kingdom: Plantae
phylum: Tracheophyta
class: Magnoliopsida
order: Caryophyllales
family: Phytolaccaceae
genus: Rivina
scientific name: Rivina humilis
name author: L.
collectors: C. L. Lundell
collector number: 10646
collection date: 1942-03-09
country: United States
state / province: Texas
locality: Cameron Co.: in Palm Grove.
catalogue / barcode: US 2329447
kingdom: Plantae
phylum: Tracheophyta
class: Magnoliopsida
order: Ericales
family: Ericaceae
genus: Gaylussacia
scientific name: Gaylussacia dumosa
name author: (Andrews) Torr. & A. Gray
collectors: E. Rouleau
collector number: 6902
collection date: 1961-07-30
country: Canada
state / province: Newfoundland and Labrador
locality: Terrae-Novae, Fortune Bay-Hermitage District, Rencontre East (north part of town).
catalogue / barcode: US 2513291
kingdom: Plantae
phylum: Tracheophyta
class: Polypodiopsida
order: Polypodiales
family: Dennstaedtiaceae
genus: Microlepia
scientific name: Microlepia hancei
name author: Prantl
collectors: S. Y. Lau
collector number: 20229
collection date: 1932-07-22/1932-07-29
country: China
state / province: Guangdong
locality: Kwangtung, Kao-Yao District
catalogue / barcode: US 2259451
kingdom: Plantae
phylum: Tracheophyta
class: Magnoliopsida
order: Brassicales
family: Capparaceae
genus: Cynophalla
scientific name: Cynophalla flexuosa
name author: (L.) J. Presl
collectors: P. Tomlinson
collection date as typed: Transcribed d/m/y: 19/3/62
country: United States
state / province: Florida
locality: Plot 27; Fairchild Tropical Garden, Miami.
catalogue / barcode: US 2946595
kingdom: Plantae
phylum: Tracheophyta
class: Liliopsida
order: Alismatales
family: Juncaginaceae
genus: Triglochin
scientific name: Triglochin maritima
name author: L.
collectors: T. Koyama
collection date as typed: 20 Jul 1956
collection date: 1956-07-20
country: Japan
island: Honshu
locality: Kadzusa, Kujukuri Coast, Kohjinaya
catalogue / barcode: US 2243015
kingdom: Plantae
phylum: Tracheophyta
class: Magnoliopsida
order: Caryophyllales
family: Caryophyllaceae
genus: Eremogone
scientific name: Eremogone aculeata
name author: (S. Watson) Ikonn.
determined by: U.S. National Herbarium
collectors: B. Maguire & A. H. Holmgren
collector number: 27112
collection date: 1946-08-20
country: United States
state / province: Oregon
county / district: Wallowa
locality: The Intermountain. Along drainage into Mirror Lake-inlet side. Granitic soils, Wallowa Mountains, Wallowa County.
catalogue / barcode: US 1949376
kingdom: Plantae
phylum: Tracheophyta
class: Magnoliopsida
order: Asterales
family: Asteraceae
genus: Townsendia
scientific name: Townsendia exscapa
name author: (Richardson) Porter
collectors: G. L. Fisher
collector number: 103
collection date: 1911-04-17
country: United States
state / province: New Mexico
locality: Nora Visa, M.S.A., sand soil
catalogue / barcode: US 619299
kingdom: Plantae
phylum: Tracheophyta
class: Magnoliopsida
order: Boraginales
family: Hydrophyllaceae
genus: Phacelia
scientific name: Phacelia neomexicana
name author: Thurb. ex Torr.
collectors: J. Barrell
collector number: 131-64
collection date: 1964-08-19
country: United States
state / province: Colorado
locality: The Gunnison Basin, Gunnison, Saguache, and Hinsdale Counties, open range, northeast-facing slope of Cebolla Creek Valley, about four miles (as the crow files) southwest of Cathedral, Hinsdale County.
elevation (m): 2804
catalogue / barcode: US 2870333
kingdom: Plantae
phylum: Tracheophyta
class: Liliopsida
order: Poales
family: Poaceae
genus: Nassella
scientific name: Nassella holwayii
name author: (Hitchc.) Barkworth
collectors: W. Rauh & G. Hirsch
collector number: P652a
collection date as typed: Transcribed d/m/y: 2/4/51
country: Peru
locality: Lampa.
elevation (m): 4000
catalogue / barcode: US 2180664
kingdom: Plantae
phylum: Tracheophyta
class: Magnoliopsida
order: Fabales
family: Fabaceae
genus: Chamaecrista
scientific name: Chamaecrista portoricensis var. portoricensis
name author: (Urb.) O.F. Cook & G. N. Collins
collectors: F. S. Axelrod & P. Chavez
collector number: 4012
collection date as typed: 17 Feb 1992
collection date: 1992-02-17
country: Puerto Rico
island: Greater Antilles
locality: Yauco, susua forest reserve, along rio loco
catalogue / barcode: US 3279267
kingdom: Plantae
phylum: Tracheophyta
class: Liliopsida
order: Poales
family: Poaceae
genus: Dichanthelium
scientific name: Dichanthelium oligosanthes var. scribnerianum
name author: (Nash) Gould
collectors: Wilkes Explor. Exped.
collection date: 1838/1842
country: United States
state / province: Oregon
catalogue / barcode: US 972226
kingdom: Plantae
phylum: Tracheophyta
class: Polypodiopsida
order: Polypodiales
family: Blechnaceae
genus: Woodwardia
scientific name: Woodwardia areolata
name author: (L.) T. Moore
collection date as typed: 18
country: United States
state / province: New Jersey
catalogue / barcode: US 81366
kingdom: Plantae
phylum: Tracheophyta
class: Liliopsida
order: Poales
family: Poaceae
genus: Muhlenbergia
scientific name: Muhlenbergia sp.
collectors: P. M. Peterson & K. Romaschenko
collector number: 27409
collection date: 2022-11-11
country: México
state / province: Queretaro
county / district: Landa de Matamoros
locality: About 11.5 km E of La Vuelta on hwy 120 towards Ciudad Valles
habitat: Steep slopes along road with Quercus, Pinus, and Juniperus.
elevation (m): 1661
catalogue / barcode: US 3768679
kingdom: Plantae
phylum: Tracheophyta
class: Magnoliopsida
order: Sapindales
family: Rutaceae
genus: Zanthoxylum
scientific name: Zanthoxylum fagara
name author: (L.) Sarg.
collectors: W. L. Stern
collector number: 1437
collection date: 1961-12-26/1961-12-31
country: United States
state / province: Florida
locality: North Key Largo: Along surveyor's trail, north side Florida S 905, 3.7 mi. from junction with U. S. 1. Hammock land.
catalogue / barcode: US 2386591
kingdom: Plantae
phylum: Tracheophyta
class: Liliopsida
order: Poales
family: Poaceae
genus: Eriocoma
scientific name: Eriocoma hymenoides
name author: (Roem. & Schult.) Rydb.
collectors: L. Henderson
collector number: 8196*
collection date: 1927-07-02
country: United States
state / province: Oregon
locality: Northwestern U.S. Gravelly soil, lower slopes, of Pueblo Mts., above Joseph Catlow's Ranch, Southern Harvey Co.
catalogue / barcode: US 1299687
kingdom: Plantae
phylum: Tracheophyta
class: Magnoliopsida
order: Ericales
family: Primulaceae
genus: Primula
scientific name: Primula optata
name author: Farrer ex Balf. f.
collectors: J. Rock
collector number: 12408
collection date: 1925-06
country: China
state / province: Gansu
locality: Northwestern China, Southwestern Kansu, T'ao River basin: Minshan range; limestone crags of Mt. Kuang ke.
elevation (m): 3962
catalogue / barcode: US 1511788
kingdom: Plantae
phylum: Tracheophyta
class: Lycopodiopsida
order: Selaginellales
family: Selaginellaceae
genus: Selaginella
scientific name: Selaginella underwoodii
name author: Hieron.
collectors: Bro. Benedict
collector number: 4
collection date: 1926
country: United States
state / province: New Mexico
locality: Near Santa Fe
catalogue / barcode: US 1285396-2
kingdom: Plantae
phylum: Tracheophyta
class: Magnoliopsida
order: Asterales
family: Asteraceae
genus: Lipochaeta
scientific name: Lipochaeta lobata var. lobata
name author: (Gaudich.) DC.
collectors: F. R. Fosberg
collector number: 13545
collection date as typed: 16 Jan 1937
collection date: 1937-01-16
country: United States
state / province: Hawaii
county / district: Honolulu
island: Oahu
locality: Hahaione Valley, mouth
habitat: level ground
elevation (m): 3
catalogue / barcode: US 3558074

Work to be completed
Format everything in the records from the line containing "country: Peru" down to the line containing "collection date as typed: 17 Feb 1992", both included, as a two-column CSV with the columns field and value. Give one row per line, put each entry in its own quoted field with line breaks turned into spaces, and leave out all other lines.

Response below
field,value
"country:","Peru"
"locality:","Lampa."
"elevation (m):","4000"
"catalogue / barcode:","US 2180664"
"kingdom:","Plantae"
"phylum:","Tracheophyta"
"class:","Magnoliopsida"
"order:","Fabales"
"family:","Fabaceae"
"genus:","Chamaecrista"
"scientific name:","Chamaecrista portoricensis var. portoricensis"
"name author:","(Urb.) O.F. Cook & G. N. Collins"
"collectors:","F. S. Axelrod & P. Chavez"
"collector number:","4012"
"collection date as typed:","17 Feb 1992"